Liebe Maria Meinert, Shiitake liefert tatsächlich Vitamin B12. Allerdings müsste man eine Menge Shiitake-Pilze essen, um seinen Bedarf nur über dieses Lebensmittel zu decken. Viele Grüße, Ihr EAT SMARTER-Team
 
In wie Fern sind 1,6g Eiweiß pro 100g denn viel?!?
 
Nö! Aber ich finde es eh sehr befremdlich dass man heute dazu neigt, Nahrungsmittel auf die auch oben angegebene Zusammensetzung regelrecht zu reduzieren.
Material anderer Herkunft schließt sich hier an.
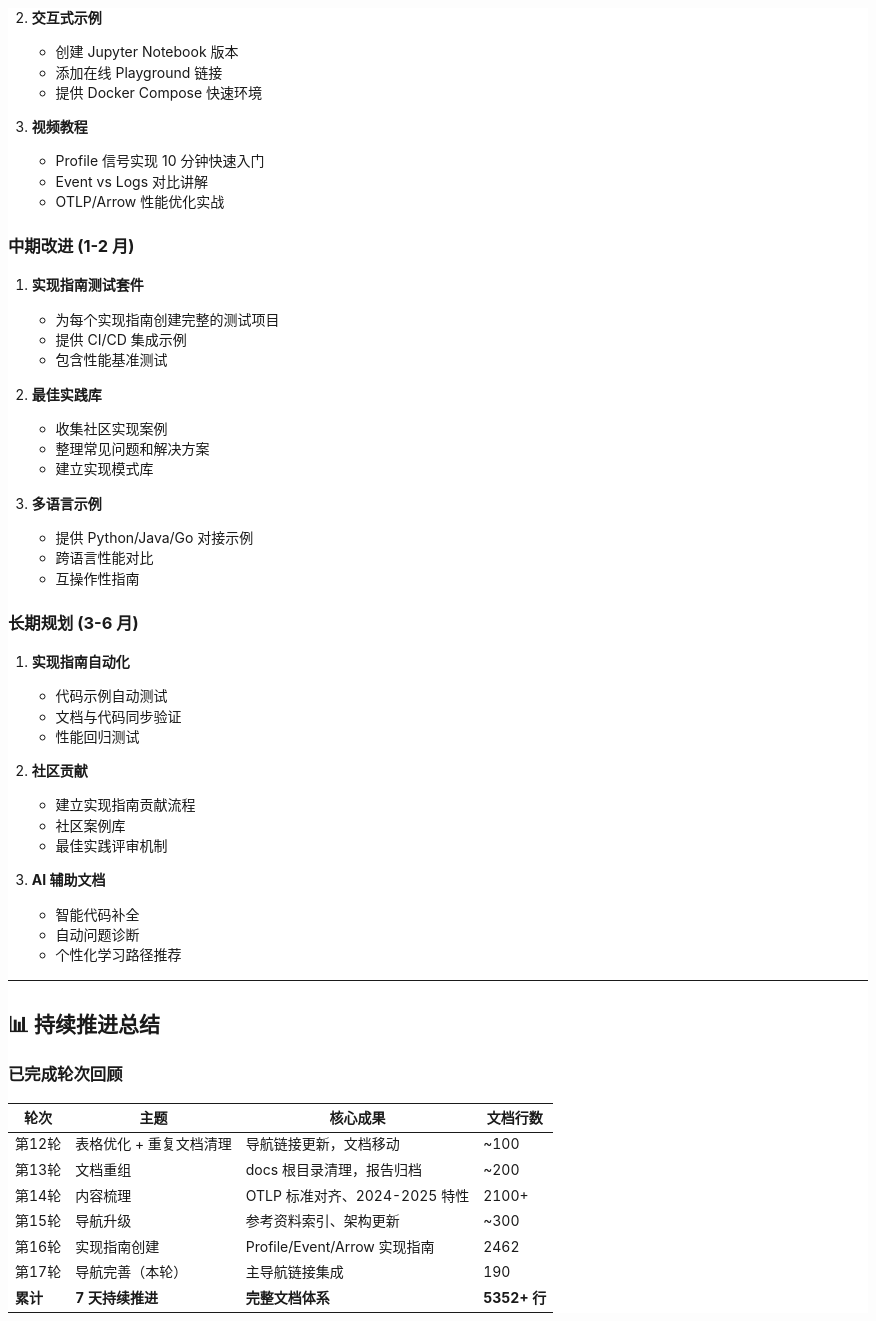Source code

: 2. **交互式示例**
   - 创建 Jupyter Notebook 版本
   - 添加在线 Playground 链接
   - 提供 Docker Compose 快速环境

3. **视频教程**
   - Profile 信号实现 10 分钟快速入门
   - Event vs Logs 对比讲解
   - OTLP/Arrow 性能优化实战

### 中期改进 (1-2 月)

1. **实现指南测试套件**
   - 为每个实现指南创建完整的测试项目
   - 提供 CI/CD 集成示例
   - 包含性能基准测试

2. **最佳实践库**
   - 收集社区实现案例
   - 整理常见问题和解决方案
   - 建立实现模式库

3. **多语言示例**
   - 提供 Python/Java/Go 对接示例
   - 跨语言性能对比
   - 互操作性指南

### 长期规划 (3-6 月)

1. **实现指南自动化**
   - 代码示例自动测试
   - 文档与代码同步验证
   - 性能回归测试

2. **社区贡献**
   - 建立实现指南贡献流程
   - 社区案例库
   - 最佳实践评审机制

3. **AI 辅助文档**
   - 智能代码补全
   - 自动问题诊断
   - 个性化学习路径推荐

---

## 📊 持续推进总结

### 已完成轮次回顾

| 轮次 | 主题 | 核心成果 | 文档行数 |
|------|------|---------|---------|
| 第12轮 | 表格优化 + 重复文档清理 | 导航链接更新，文档移动 | ~100 |
| 第13轮 | 文档重组 | docs 根目录清理，报告归档 | ~200 |
| 第14轮 | 内容梳理 | OTLP 标准对齐、2024-2025 特性 | 2100+ |
| 第15轮 | 导航升级 | 参考资料索引、架构更新 | ~300 |
| 第16轮 | 实现指南创建 | Profile/Event/Arrow 实现指南 | 2462 |
| 第17轮 | 导航完善（本轮） | 主导航链接集成 | 190 |
| **累计** | **7 天持续推进** | **完整文档体系** | **5352+ 行** |
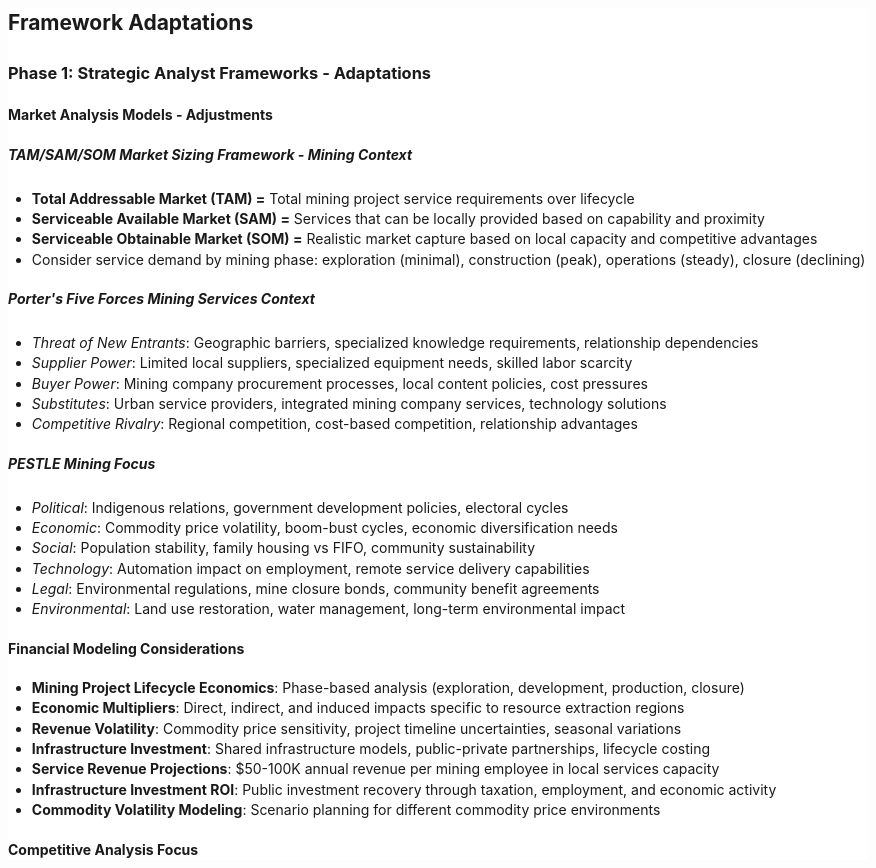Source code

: 
## Framework Adaptations

### Phase 1:  Strategic Analyst Frameworks - Adaptations

#### Market Analysis Models - Adjustments

##### TAM/SAM/SOM Market Sizing Framework - Mining Context

- **Total Addressable Market (TAM) =** Total mining project service requirements over lifecycle
- **Serviceable Available Market (SAM) =** Services that can be locally provided based on capability and proximity
- **Serviceable Obtainable Market (SOM) =** Realistic market capture based on local capacity and competitive advantages
- Consider service demand by mining phase: exploration (minimal), construction (peak), operations (steady), closure (declining)

##### Porter's Five Forces Mining Services Context

- *Threat of New Entrants*: Geographic barriers, specialized knowledge requirements, relationship dependencies
- *Supplier Power*: Limited local suppliers, specialized equipment needs, skilled labor scarcity
- *Buyer Power*: Mining company procurement processes, local content policies, cost pressures
- *Substitutes*: Urban service providers, integrated mining company services, technology solutions
- *Competitive Rivalry*: Regional competition, cost-based competition, relationship advantages

##### PESTLE Mining Focus

- *Political*: Indigenous relations, government development policies, electoral cycles
- *Economic*: Commodity price volatility, boom-bust cycles, economic diversification needs
- *Social*: Population stability, family housing vs FIFO, community sustainability
- *Technology*: Automation impact on employment, remote service delivery capabilities
- *Legal*: Environmental regulations, mine closure bonds, community benefit agreements
- *Environmental*: Land use restoration, water management, long-term environmental impact

#### Financial Modeling Considerations

- **Mining Project Lifecycle Economics**: Phase-based analysis (exploration, development, production, closure)
- **Economic Multipliers**: Direct, indirect, and induced impacts specific to resource extraction regions
- **Revenue Volatility**: Commodity price sensitivity, project timeline uncertainties, seasonal variations
- **Infrastructure Investment**: Shared infrastructure models, public-private partnerships, lifecycle costing
- **Service Revenue Projections**: $50-100K annual revenue per mining employee in local services capacity
- **Infrastructure Investment ROI**: Public investment recovery through taxation, employment, and economic activity
- **Commodity Volatility Modeling**: Scenario planning for different commodity price environments

#### Competitive Analysis Focus
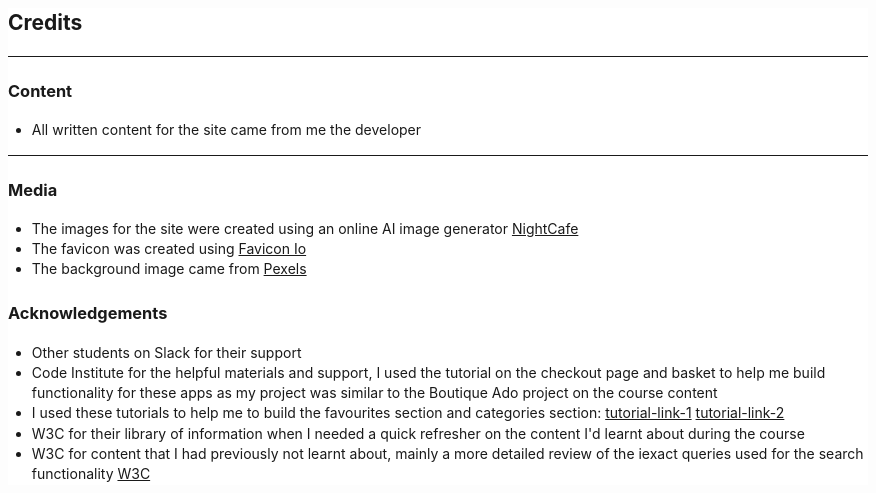 
## Credits 


---
### Content 

- All written content for the site came from me the developer

---
### Media

- The images for the site were created using an online AI image generator [NightCafe](https://nightcafe.studio/)
- The favicon was created using [Favicon Io](https://favicon.io/favicon-converter/)
- The background image came from [Pexels](https://www.pexels.com/)
### Acknowledgements

- Other students on Slack for their support 
- Code Institute for the helpful materials and support, I used the tutorial on the checkout page and basket to help me build functionality for these apps as my project was similar to the Boutique Ado project on the course content
- I used these tutorials to help me to build the favourites section and categories section:
    [tutorial-link-1](https://www.youtube.com/watch?v=PTsljbR-Cmo)
    [tutorial-link-2](https://www.youtube.com/watch?v=1XiJvIuvqhs&t=653s)
- W3C for their library of information when I needed a quick refresher on the content I'd learnt about during the course
- W3C for content that I had previously not learnt about, mainly a more detailed review of the iexact queries used for the search functionality [W3C](https://www.w3schools.com/django/ref_lookups_iexact.php)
Für Viele ist der wohl eher geringe Eiweißgehalt sicher ein Vorteil. Ich schätze, dass er Pilz eine Menge Stoffe enthält, deren Bedeutung noch garnicht wirklich erforscht ist. Er schmeckt mir zur Zeit außerordentlich gut (bin hier auch reingestolpert auf der Suche nach weiteren Rezepten). Das sagt mir vor allem, dass mein Körper offensichtlich nach etwas verlangt, das ihm der Pilz liefert. "Schmeckt mir" hat ja eine Bedeutung. Wir haben diesen Sinn nicht zum bloßen Vergnügen und sollten durchaus stärken auf ihn, auf unseren Körper, hören. Ausgenommen natürlich industriell veränderte Nahrung die oft Stoffe enthält, die das Gehirn regelrecht austricksen (Glutamat).